I was reluctant to read this book but read it because a reading group I belong to selected it. I agree with most of what it says, but was underwhelmed by what it accomplished.
He has compiled an impressive catalog of people who have accomplished excellent feats in arts, science, and technology.
He has a long section arguing that the disproportionate number of dead white males in his list is not a result of bias. Most of this just repeats what has been said many times before. He appears do have done more than most to check authorities of other cultures to verify that their perspective doesn’t conflict with his. But that’s hard to do well (how many different languages does he read well enough to avoid whatever selection biases influence what’s available in English?) and hard for me to verify. He doesn’t ask how his choice of categories (astronomy, medicine, etc) bias his results (I suspect not much).
His most surprising claim is that the rate of accomplishment is declining. He convinced me that he is measuring something that is in fact declining, but didn’t convince me that what he measured is important. I can think of many other ways of trying to measure accomplishment: number of lives saved, number of people whose accomplishment was bought by a million people, number of people whose accomplishment created $100 million in revenues, the Flynn Effect, number of patents, number of peer-reviewed papers, or number of metainnovations. All of these measures have nontrivial drawbacks, but they illustrate why I find his measure (acclaim by scholars) very incomplete.
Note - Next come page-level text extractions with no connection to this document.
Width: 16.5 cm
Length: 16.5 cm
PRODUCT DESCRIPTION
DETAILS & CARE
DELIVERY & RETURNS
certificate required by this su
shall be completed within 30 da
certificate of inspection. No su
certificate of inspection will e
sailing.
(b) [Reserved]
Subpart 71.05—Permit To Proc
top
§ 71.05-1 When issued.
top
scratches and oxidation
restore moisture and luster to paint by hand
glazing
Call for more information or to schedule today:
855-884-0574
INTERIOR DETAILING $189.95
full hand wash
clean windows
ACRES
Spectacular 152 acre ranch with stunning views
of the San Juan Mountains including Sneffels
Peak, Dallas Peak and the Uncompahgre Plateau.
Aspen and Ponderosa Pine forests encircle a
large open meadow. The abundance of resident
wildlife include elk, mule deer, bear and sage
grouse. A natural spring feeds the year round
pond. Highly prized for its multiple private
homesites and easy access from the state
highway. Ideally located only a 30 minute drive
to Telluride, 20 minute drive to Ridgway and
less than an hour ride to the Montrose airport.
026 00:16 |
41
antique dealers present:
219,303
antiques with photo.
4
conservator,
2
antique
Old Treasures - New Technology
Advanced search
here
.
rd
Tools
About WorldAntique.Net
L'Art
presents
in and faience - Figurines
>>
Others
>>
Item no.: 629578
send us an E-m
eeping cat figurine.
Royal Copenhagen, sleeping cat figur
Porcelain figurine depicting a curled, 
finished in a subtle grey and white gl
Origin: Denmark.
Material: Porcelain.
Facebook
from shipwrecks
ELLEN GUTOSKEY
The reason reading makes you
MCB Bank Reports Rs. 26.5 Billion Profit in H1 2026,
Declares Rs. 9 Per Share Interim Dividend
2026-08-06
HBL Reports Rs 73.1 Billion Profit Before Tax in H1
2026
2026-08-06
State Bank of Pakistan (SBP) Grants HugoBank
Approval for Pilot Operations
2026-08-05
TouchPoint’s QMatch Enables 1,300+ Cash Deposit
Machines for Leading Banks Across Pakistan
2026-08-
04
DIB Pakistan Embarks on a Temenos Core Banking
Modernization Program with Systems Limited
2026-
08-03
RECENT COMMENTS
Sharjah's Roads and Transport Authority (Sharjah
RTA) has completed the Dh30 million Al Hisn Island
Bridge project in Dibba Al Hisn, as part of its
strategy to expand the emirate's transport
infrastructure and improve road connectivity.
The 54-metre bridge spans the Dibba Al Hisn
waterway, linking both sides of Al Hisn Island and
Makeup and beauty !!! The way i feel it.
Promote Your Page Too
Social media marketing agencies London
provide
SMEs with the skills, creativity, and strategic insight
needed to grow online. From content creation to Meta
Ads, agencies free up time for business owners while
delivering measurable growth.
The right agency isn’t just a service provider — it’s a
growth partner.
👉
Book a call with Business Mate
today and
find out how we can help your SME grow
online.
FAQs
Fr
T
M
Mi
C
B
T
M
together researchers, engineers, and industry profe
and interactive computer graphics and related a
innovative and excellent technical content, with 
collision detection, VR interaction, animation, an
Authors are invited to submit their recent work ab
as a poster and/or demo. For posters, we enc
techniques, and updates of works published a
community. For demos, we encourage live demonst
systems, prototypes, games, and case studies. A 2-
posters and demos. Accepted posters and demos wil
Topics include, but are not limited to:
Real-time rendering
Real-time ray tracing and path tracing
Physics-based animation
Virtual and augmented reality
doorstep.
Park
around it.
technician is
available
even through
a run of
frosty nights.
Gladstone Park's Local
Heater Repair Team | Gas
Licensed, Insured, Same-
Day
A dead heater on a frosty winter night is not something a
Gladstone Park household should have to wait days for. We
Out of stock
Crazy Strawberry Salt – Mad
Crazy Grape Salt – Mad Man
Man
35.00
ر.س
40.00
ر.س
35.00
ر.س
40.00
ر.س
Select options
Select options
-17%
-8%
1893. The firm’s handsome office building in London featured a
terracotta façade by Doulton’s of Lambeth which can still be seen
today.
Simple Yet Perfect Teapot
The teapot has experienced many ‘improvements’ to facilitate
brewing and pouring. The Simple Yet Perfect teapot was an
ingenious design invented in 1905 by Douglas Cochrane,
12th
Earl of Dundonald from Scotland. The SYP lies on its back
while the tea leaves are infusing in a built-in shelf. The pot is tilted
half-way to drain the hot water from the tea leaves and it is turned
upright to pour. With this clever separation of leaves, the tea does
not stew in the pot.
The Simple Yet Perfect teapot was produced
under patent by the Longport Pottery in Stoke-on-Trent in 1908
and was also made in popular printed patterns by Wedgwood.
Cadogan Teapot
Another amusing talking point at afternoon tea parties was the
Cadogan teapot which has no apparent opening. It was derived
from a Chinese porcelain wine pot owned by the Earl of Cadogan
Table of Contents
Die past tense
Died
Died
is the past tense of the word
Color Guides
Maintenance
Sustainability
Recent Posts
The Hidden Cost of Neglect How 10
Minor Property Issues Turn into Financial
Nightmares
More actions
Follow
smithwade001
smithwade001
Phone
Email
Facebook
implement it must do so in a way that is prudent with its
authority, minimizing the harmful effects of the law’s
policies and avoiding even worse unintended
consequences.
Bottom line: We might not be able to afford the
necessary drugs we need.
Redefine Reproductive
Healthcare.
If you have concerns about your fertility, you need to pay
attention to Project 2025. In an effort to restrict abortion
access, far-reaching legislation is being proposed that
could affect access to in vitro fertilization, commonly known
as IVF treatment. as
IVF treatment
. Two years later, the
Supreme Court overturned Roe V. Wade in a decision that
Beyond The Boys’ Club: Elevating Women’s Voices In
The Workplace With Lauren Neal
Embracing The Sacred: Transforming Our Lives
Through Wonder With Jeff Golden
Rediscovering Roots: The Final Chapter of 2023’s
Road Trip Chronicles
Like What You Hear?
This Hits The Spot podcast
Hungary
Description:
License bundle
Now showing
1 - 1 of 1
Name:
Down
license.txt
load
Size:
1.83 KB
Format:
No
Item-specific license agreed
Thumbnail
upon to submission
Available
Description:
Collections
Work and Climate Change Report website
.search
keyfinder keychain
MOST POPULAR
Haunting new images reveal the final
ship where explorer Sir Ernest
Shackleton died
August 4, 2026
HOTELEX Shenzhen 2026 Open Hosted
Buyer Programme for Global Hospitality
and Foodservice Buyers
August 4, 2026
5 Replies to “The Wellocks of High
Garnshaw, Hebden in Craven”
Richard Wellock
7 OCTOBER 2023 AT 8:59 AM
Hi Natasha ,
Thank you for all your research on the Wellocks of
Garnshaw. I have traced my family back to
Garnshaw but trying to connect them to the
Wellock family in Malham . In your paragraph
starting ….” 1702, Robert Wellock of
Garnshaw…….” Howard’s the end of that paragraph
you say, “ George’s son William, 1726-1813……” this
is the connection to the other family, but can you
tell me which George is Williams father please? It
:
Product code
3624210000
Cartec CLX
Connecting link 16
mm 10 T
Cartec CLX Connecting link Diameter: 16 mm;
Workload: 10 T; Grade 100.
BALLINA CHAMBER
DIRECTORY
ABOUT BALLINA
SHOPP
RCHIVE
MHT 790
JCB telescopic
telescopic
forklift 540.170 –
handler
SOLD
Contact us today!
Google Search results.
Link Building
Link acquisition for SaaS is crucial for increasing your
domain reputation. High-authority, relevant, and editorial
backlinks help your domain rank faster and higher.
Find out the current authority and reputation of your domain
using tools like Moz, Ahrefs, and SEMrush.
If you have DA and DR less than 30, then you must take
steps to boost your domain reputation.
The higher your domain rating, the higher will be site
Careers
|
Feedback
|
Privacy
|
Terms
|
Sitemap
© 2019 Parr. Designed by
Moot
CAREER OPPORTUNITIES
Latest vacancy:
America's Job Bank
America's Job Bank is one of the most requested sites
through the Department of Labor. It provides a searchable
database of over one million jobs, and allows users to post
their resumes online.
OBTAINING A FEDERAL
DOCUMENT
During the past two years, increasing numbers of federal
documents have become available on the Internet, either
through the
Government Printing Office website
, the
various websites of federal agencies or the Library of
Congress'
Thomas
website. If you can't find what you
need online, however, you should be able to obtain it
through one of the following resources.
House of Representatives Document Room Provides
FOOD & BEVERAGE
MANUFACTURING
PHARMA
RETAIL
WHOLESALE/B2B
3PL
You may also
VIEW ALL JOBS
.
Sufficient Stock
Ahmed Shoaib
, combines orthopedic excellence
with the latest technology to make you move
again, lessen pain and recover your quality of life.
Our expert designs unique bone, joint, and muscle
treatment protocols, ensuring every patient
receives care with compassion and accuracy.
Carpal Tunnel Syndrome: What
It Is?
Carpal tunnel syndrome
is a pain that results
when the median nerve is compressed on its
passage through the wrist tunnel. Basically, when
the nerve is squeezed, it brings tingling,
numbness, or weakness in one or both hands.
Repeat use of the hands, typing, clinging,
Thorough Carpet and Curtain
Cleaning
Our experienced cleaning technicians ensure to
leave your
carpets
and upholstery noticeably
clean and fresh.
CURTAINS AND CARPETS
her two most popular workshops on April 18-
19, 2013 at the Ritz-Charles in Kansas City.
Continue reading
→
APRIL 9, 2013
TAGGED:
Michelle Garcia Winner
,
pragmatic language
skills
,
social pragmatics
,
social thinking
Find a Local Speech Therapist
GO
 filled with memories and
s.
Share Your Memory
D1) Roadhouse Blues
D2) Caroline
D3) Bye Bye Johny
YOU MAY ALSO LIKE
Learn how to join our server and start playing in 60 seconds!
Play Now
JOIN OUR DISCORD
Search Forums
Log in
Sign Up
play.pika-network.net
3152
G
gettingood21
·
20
An incomplete measure may be adequate for conclusions that aren’t very sensitive to the choice of measure (such as the male/female ratio of important people), but when most measures fail to support his conclusion that the rate of accomplishment is declining, his failure to try for a more inclusive measure is disappointing.
His research appears careful to a casual reader, but I found one claim that was definitely not well researched. He thinks that “the practice of medicine became an unambiguous net plus for the patient” around the 1920s or 1930s. He cites no sources for this claim, and if he had found the best studies on the subject he’d see lots of uncertainty about whether it has yet become a net plus.

Book review: Why Humans Cooperate: A Cultural and Evolutionary Explanation by Joseph Henrich, Natalie Henrich.
This book provides a clear and informative summary of the evolutionary theories that explain why people cooperate (but few novel ideas), and some good but unexciting evidence that provides a bit of support for the theories.
One nice point they make is that unconditional altruism discourages cooperation – it’s important to have some sort of reciprocity (possibly indirect) for a society to prevent non-cooperators from outcompeting cooperators.
The one surprising fact uncovered in their field studies is that people are more generous in the Dictator Game than in the Ultimatum Game (games where one player decides how to divide money between himself and another player; in the Ultimatum Game the second player can reject the division, in which case neither gets anything). It appears that the Ultimatum Game encourages people to think in terms of business-like interactions, but in the Dictator Game a noncompetitive mode of thought dominates.